• What to do: Pull every line containing the word "statutory" from the records.
·····
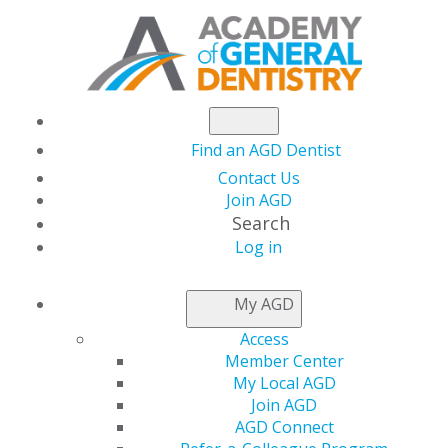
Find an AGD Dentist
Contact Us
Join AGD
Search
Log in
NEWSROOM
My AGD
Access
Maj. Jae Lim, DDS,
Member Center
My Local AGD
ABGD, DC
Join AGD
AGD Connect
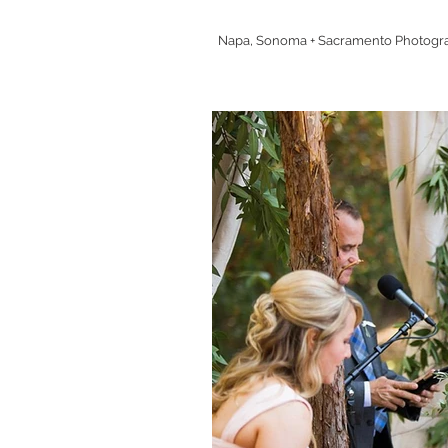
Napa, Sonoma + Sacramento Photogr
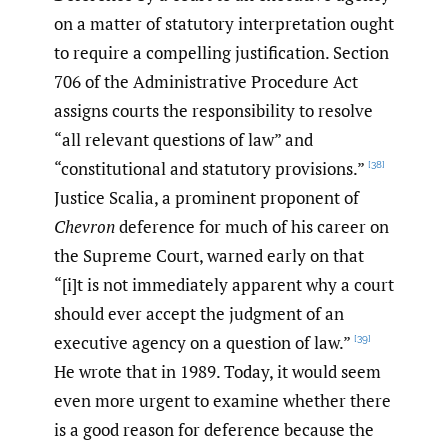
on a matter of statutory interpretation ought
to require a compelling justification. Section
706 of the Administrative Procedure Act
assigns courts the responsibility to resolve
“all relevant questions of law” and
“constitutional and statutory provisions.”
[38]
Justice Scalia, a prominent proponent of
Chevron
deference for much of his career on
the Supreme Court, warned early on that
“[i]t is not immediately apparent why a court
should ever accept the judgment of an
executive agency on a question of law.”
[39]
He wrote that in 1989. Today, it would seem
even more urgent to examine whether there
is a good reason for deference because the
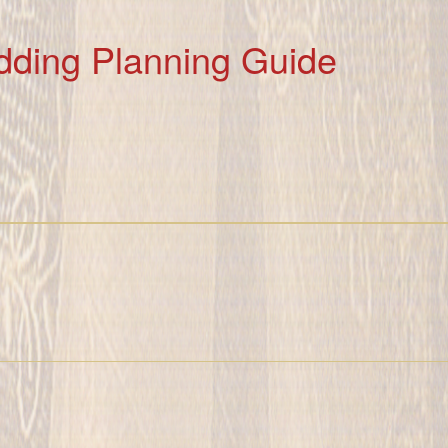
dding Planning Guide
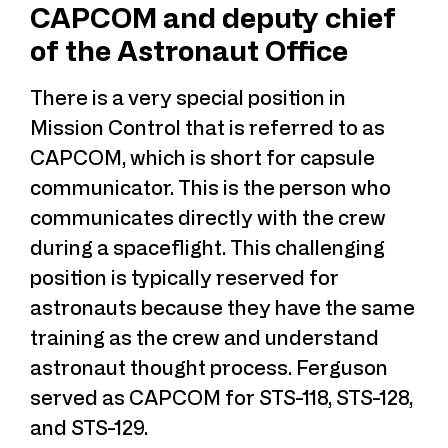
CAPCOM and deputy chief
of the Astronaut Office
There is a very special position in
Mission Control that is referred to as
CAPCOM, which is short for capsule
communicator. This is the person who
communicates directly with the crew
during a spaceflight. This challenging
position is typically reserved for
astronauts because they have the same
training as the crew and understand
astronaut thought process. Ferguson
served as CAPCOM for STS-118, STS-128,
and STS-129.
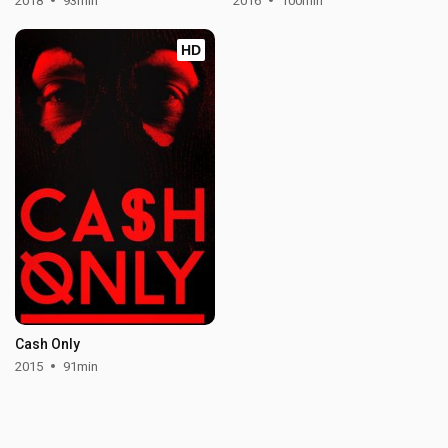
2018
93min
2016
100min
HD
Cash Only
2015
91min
·····
• Exercise solution:
on a matter of statutory interpretation ought
“constitutional and statutory provisions.”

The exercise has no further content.